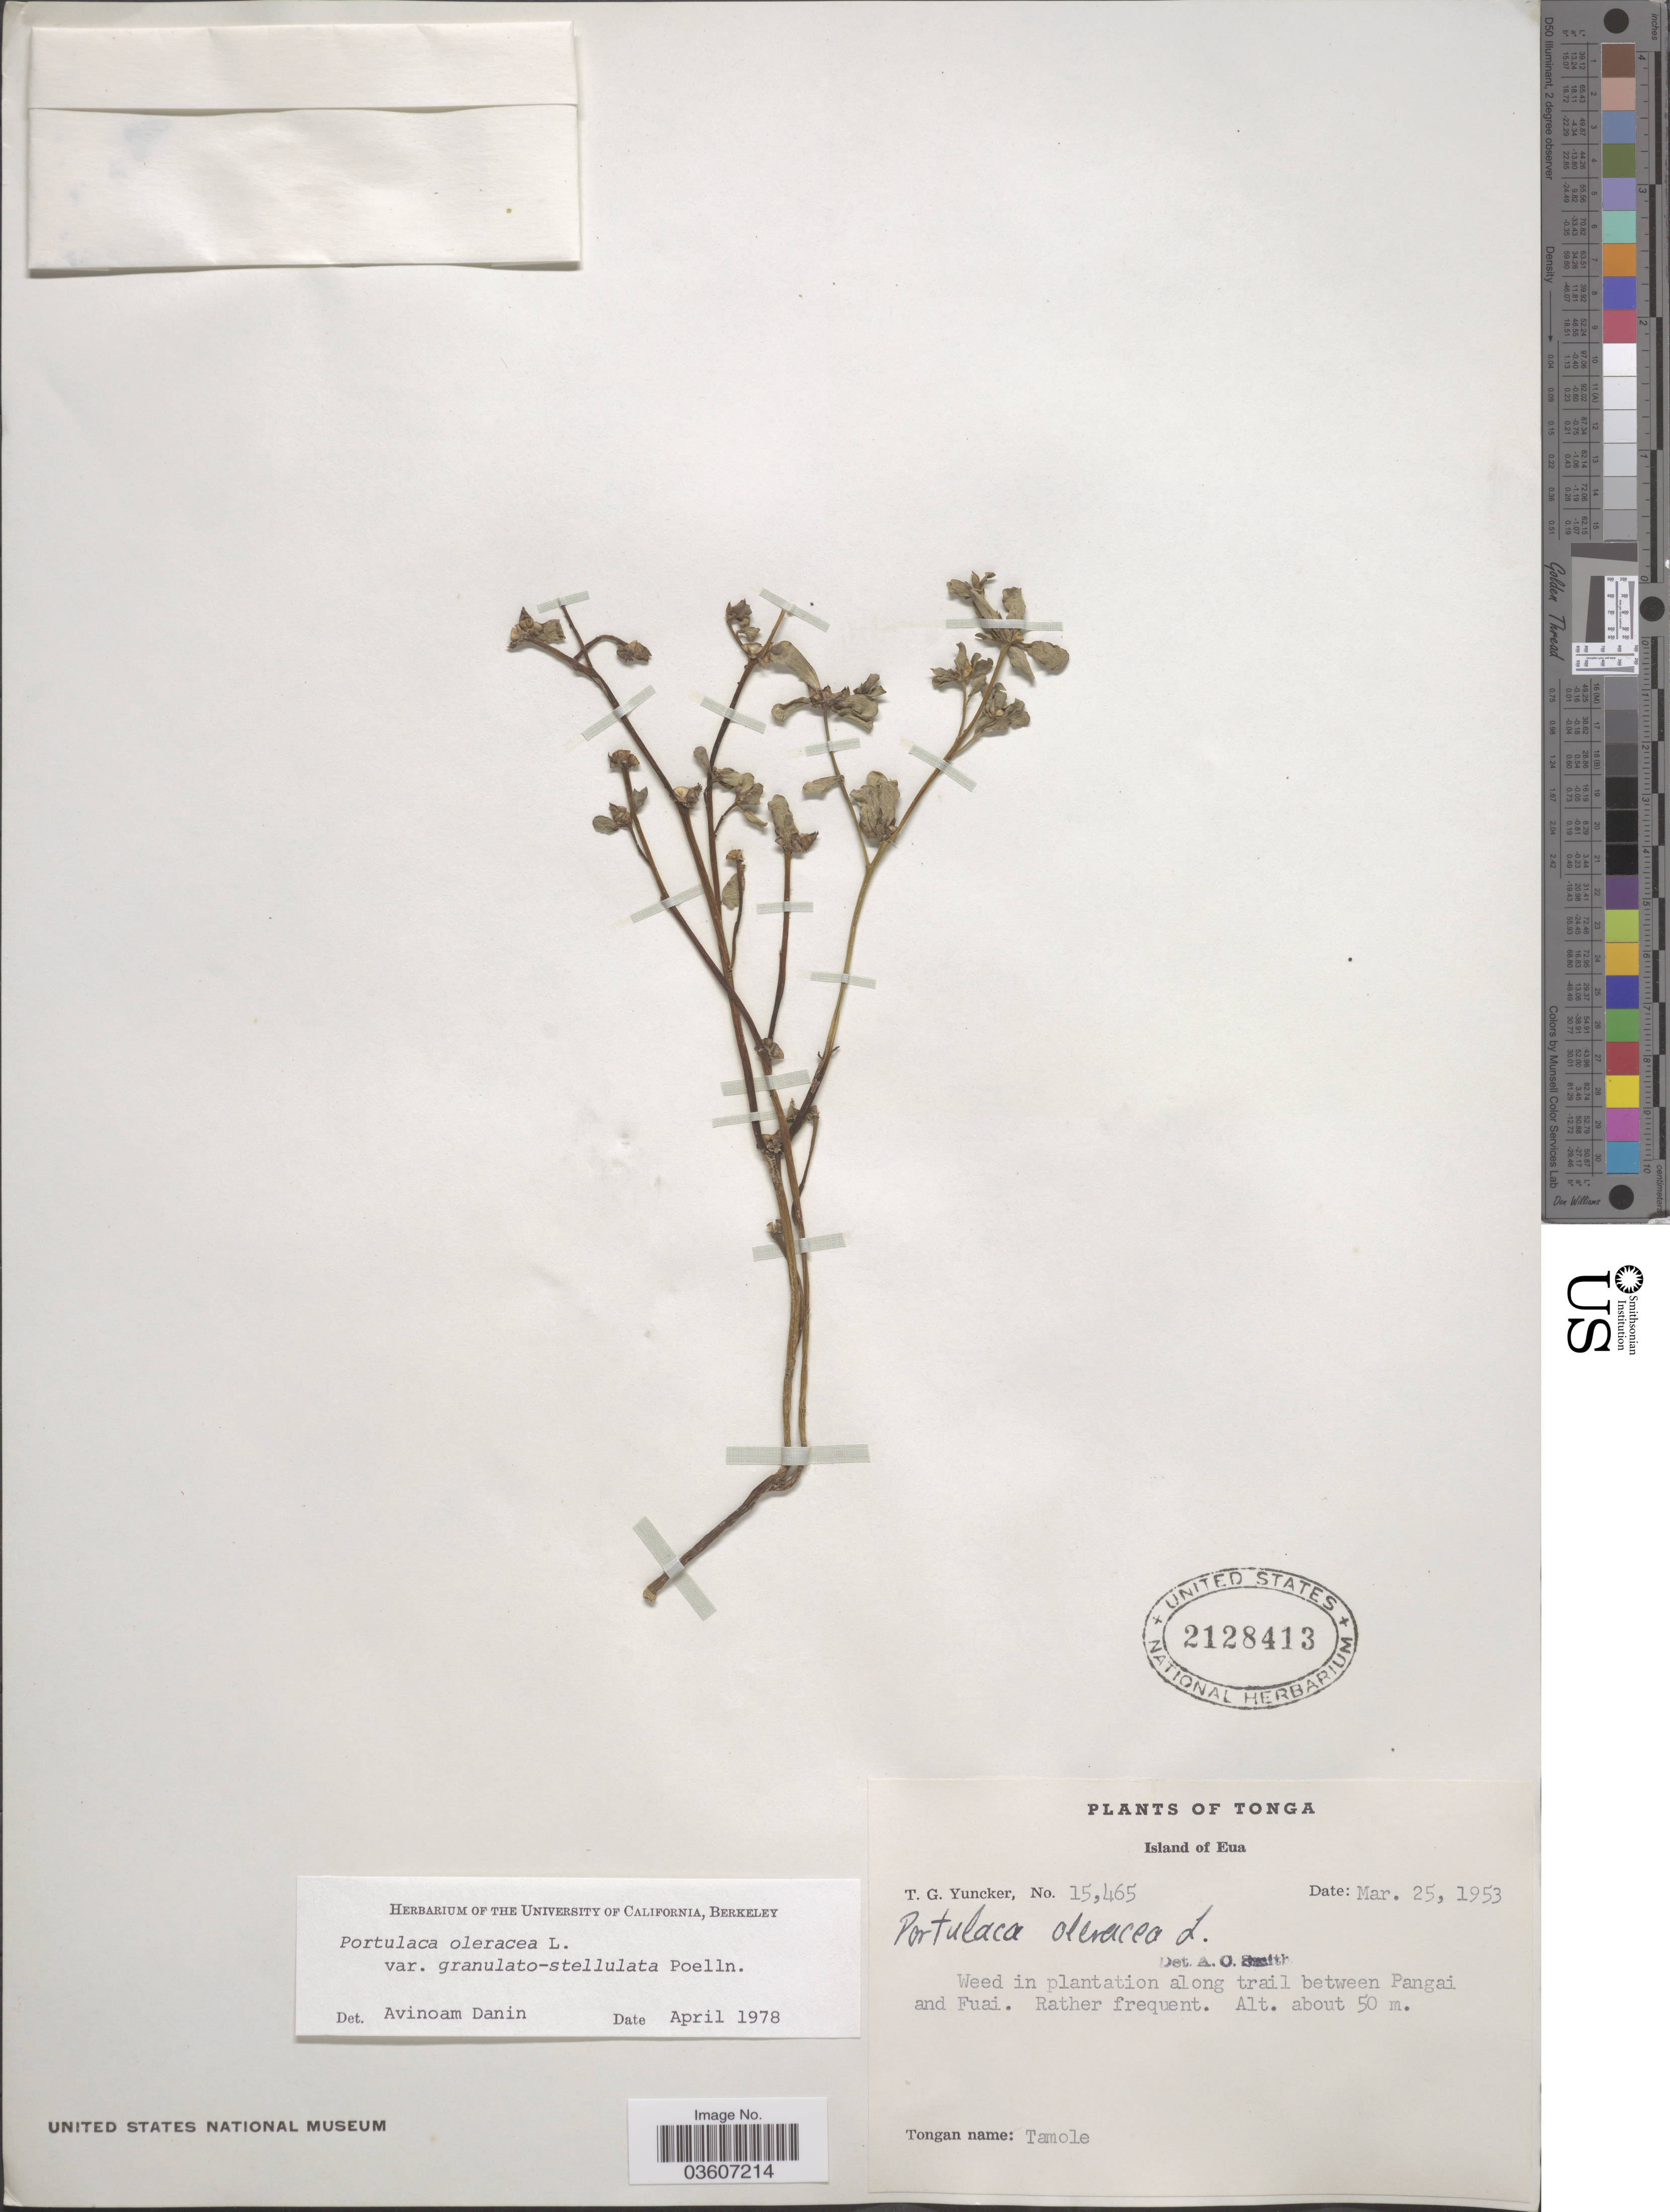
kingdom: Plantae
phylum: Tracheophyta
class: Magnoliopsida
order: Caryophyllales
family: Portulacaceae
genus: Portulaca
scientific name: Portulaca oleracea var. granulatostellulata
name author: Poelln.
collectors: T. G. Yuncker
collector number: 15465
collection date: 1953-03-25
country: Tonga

────────────────

* [What is asked] Write out the lines above word for word, omitting the picture.

* [Exercise solution]
kingdom: Plantae
phylum: Tracheophyta
class: Magnoliopsida
order: Caryophyllales
family: Portulacaceae
genus: Portulaca
scientific name: Portulaca oleracea var. granulatostellulata
name author: Poelln.
collectors: T. G. Yuncker
collector number: 15465
collection date: 1953-03-25
country: Tonga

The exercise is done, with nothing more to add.